How many lines of the records below contain the string "Отправить"? Reply with the number alone.

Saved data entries
*** Begin section ***
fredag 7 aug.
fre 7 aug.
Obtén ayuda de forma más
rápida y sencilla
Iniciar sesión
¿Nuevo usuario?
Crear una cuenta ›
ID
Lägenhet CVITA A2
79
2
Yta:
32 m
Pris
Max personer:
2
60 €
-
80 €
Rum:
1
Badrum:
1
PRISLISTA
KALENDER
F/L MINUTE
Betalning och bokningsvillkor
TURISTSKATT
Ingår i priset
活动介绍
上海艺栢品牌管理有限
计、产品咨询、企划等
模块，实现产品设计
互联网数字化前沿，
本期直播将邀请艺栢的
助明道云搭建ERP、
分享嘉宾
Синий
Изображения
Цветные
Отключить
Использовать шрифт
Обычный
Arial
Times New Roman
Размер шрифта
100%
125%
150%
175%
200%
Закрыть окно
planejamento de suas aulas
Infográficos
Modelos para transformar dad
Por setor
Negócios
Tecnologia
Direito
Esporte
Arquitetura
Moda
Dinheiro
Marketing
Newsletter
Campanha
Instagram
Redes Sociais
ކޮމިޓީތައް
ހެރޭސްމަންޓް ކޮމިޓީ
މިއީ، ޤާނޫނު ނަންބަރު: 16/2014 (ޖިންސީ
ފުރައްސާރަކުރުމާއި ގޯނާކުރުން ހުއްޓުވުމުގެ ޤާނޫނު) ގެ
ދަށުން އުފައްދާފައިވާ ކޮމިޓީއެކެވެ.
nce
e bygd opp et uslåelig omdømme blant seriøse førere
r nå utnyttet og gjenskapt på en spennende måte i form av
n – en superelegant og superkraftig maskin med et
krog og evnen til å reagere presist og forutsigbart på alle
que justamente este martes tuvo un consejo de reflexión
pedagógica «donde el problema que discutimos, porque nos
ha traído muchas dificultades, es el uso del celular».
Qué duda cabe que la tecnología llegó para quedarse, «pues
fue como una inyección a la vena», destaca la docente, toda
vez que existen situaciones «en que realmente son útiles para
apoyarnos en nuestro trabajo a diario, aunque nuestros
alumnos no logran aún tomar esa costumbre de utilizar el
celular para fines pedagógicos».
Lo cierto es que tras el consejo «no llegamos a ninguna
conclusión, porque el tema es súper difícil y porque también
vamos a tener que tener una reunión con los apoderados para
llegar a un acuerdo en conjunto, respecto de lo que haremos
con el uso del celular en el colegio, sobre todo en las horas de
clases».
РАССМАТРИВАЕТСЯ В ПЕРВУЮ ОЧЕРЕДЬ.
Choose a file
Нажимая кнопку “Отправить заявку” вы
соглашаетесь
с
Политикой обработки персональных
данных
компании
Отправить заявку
*** End section ***
> **ANSWER BOX**
2